Bukankah sebuah website dagang dengan iklan membuat kurang menarik? Kecuali bila Anda memang ingin menghasilkan uang dari iklan tersebut. Tapi kenyataannya Anda tidak mendapatkan uang sepeserpun meskipun halaman web gratisan Anda dipenuhi iklan.

4. Keamanan data tidak bisa terjamin

Inilah saah satu hal yang paling dikhawatirkan, yakni soal keamanan data yang kurang terjamin. Mungkin Anda sudah merancang web sedemikian rupa, install script, memposting gambar, edit ini, edit itu. Tiba-tiba semua data hilang atau website di delete dari server.

Padahal pengunjung sudah banyak, dan Anda sudah menghabiskan banyak waktu untuk mengembangkannya. Sudah banyak orang yang “curhat” tentang pengalamannya menggunakan hosting gratisan. Dan salah satu yang paling banyak di”curhatkan” adalah masalah tersebut.

5. Servernya labil

Yang dimaksud labil adalah sering down, sehingga kadang bisa diakses dan kadang-kadang juga tidak dapat diakses. Bayangkan saja, mungkin dengan hanya satu server digunakan orang banyak orang, bagaimana tidak labil?

Bahkan kadang-kadang hosting premium saja bisa terjadi masalah ini, apalagi yang gratisan. Sulit berbisnis dengan lancar apabila halaman web Anda sulit diakses, atau hanya kadang-kadang lancar diakses. Jawabannya memang hosting gratisan itu labil, dan yang berbayar lebih stabil.

6. Desain biasa saja

Anda ingin membuat website dengan banner besar, layout menarik, atau dengan kata lain dengan interface unik?

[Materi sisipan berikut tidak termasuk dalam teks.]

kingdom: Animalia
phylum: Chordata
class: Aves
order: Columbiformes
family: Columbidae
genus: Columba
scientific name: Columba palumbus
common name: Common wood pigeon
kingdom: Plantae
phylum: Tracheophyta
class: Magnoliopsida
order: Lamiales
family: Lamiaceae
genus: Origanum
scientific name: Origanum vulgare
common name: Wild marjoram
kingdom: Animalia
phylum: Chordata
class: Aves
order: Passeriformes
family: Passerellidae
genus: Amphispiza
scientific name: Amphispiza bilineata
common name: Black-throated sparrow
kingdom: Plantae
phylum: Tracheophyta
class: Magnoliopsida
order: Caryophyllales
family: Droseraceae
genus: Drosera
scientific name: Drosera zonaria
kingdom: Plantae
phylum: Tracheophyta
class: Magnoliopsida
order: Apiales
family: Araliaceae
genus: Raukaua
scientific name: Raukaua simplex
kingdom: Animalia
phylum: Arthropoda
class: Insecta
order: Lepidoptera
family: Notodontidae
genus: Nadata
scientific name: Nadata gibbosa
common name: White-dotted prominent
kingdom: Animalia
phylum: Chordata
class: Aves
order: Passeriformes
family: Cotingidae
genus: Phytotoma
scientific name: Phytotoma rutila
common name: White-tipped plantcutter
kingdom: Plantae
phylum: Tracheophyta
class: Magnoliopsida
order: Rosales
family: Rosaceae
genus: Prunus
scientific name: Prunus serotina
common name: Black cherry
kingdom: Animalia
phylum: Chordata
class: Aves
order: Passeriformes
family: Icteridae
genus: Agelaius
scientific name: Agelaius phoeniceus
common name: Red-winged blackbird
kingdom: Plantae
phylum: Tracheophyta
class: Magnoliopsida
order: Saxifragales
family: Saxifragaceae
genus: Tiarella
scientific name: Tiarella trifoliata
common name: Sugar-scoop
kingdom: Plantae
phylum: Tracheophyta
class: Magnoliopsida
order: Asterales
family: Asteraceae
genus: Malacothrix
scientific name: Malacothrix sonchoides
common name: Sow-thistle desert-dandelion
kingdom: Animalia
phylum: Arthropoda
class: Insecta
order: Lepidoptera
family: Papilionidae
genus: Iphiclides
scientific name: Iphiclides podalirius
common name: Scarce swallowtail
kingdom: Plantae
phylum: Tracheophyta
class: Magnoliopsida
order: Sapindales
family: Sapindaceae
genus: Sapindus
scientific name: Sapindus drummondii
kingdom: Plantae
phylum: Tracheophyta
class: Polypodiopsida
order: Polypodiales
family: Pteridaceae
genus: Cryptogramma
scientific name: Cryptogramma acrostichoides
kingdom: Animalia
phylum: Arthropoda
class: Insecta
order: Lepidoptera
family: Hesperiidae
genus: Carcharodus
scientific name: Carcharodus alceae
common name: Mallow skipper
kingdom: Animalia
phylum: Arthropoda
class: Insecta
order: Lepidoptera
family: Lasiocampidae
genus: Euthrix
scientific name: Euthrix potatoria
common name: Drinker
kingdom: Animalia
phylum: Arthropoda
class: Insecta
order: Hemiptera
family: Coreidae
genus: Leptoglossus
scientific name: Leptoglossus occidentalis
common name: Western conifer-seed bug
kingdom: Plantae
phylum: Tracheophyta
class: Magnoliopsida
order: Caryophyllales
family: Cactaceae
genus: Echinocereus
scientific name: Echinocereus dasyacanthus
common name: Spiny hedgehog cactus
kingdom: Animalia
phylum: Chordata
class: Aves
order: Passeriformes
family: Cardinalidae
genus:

Cukup sulit bila yang dipakai adalah hosting gratisan. Yang ada hanyalah desain model standar, sekedar untuk mencantumkan kategori dan sub kategori. Seperti halnya blog gratisan. Mungkin lebih terkesan biasa-biasa saja tanpa adanya kelebihan lain dalam hal desain. Pastinya kurang mendukung kreativitas Anda.

7. Kapasitas terbatas

Kapasitas space yang terbatas menjadi masalah lain. Anda tidak akan dapat membuat konten yang lebih banyak. Sebagai contoh adalah Anda hanya mendapat jatah Disk Space hanya 1 GB atau dibawah itu. Bahkan kadang-kadang ada yang hanya memberikan Disk Space sekitar 200 MB. Kurang mendukung bagi Anda yang ingin input data banyak, terutama data-data multimedia seperti format gambar, video dan lainnya.

Jadi masih enggan berkorban uang untuk dapat memiliki situs website professional?